Reviews: MAVEN: Multi-Agent Variational Exploration

Neural Information Processing Systems 

The Starcraft results also seem fine, but not so strong as it make it obvious that committed exploration is a crucial empirical improvement for QMIX - while MAVEN agents learn faster in 3s5z, the final performance looks the same; MAVEN agents seem to have less variability in final win rate on 5m_vs_6m; and QMIX actually seems to have better final performance on 10m_vs_11m. The results in figure 2 and 4 do however suggest that there may be scenarios where the advantage of MAVEN is higher. Minor comments: 1) line 64 and others: the subscript "qmix" should probably be wrapped in a "\text{}" 2) first eqn in section 3: inconsistency between using subscripts and superscripts, i.e. u_i and u i 3) line 81: perhaps better phrased as: "the *best* action of agent i..." 4) line 86: u_n i - u_ U i? 5) line 87: I was confused by what "the set of all possible such orderings over the action-values" means.
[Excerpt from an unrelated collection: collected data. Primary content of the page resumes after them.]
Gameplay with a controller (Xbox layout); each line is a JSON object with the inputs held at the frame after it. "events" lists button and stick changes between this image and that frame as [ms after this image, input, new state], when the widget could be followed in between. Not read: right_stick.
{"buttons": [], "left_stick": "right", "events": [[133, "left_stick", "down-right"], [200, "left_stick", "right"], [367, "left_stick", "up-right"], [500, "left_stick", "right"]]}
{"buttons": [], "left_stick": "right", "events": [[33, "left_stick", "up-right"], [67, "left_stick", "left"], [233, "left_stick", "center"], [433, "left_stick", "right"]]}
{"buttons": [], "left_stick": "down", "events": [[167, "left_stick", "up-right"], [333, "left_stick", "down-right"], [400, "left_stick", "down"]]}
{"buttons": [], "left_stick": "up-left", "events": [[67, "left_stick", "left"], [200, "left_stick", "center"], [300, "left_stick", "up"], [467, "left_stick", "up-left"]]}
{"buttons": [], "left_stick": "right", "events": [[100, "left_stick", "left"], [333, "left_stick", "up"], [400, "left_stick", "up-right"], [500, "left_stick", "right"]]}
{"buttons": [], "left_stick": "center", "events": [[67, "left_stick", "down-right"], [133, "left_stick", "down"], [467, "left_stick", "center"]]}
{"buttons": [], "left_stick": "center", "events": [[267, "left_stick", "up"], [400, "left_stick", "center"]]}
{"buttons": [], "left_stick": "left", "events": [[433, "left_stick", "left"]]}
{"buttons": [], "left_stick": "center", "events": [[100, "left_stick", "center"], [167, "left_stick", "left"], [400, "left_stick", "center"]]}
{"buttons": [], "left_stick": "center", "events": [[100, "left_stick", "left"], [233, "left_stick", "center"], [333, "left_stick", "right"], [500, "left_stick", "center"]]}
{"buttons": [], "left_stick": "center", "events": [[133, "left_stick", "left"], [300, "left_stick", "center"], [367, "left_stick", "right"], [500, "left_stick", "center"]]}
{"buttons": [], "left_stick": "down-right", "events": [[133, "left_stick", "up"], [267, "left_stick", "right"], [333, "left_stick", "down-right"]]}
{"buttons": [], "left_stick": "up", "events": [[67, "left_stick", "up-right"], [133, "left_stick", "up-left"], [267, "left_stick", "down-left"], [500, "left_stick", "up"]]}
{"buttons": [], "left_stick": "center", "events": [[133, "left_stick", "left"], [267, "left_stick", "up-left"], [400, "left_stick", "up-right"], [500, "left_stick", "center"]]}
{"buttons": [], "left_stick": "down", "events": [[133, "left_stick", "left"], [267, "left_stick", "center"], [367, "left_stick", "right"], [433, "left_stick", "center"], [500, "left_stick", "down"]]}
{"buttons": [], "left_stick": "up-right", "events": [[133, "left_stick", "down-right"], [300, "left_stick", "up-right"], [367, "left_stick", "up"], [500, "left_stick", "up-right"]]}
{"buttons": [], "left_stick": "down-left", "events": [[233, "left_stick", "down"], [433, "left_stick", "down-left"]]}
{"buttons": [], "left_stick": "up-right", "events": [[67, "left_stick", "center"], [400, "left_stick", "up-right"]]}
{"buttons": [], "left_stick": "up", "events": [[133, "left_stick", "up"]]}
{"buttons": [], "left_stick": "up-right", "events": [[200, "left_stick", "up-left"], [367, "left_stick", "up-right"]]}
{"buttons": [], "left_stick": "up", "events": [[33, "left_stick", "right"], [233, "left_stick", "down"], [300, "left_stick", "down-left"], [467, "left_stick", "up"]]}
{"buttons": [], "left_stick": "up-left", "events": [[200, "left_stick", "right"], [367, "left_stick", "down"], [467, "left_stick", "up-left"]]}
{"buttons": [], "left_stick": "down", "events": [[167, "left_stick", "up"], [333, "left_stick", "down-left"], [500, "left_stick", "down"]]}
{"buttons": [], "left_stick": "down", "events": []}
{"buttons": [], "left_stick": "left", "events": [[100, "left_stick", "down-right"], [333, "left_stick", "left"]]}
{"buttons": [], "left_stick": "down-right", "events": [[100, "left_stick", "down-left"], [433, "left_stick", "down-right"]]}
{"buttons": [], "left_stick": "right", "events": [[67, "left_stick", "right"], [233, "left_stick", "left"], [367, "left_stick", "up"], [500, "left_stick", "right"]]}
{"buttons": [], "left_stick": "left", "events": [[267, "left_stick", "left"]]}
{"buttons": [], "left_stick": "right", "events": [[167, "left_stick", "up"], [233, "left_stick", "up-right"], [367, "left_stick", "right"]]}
Besides a degeneracy when some of the Q values are identical, isn't there only one valid ordering? Or are you just trying to cover that degeneracy? 6) Definition 1: perhaps add an intuitive explanation, e.g. "Intuitively, a Q-function is non-monotonic if the ordering of best actions for agent i can be affected by the other agents action choices at that time step."